◆ REQUIRED ACTION
Your answer is to be every line of the material that includes the string "работы".

Top of MATERIAL PROVIDED

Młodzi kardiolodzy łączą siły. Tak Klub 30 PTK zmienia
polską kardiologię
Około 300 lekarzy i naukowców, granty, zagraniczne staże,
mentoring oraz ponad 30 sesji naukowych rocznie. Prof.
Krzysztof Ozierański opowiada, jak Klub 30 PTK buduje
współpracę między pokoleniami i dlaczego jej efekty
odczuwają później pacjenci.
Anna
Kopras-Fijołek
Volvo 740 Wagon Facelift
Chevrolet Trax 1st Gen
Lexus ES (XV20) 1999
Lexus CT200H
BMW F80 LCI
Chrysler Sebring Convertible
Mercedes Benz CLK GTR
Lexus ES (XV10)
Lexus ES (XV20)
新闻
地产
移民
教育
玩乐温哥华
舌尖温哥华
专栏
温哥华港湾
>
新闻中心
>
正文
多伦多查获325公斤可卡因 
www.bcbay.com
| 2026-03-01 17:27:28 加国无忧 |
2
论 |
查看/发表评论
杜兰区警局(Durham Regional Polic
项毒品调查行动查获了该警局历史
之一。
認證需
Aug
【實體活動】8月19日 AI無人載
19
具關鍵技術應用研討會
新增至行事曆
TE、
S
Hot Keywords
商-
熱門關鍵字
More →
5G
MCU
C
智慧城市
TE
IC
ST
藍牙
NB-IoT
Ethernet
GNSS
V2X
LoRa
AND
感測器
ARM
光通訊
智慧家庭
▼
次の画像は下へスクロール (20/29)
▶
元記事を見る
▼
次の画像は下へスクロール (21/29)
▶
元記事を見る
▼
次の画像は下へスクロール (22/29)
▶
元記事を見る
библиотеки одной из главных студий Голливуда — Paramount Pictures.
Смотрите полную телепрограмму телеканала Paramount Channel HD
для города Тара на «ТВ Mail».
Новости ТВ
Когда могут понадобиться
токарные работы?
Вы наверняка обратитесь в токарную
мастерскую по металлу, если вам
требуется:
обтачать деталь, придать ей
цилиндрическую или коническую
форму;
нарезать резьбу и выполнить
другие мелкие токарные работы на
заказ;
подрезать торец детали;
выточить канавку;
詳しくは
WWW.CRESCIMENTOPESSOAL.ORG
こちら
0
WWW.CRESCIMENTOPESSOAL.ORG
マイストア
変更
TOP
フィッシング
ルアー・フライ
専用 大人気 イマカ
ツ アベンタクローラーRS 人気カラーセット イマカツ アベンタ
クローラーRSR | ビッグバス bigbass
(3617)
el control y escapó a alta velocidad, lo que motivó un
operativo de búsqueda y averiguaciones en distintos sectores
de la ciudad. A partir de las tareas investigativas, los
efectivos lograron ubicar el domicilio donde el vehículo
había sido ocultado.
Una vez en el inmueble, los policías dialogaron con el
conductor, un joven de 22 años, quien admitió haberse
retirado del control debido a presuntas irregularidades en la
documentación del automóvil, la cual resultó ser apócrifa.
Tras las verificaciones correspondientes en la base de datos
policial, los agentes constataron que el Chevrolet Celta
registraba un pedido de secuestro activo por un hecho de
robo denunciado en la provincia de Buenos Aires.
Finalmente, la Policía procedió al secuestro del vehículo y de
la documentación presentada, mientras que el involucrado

Bottom of MATERIAL PROVIDED

◆ ANSWER AREA
токарные работы?
другие мелкие токарные работы на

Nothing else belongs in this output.